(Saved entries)
###

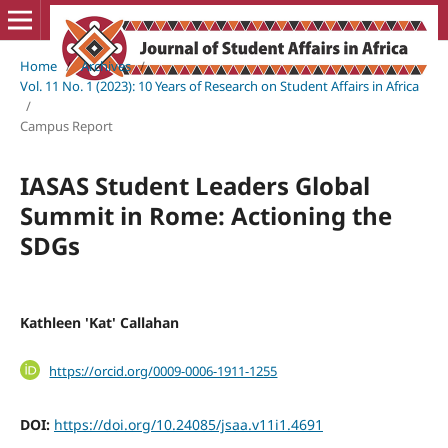
Home
/
Archives
/
Vol. 11 No. 1 (2023): 10 Years of Research on Student Affairs in Africa
/
Campus Report
IASAS Student Leaders Global
Summit in Rome: Actioning the
SDGs
Kathleen 'Kat' Callahan
https://orcid.org/0009-0006-1911-1255
DOI:
https://doi.org/10.24085/jsaa.v11i1.4691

###

> [REQUEST]:
Copy out the lines above word for word, leaving out the pictures.

> [RESULT BELOW]:
Home
/
Archives
/
Vol. 11 No. 1 (2023): 10 Years of Research on Student Affairs in Africa
/
Campus Report
IASAS Student Leaders Global
Summit in Rome: Actioning the
SDGs
Kathleen 'Kat' Callahan
https://orcid.org/0009-0006-1911-1255
DOI:
https://doi.org/10.24085/jsaa.v11i1.4691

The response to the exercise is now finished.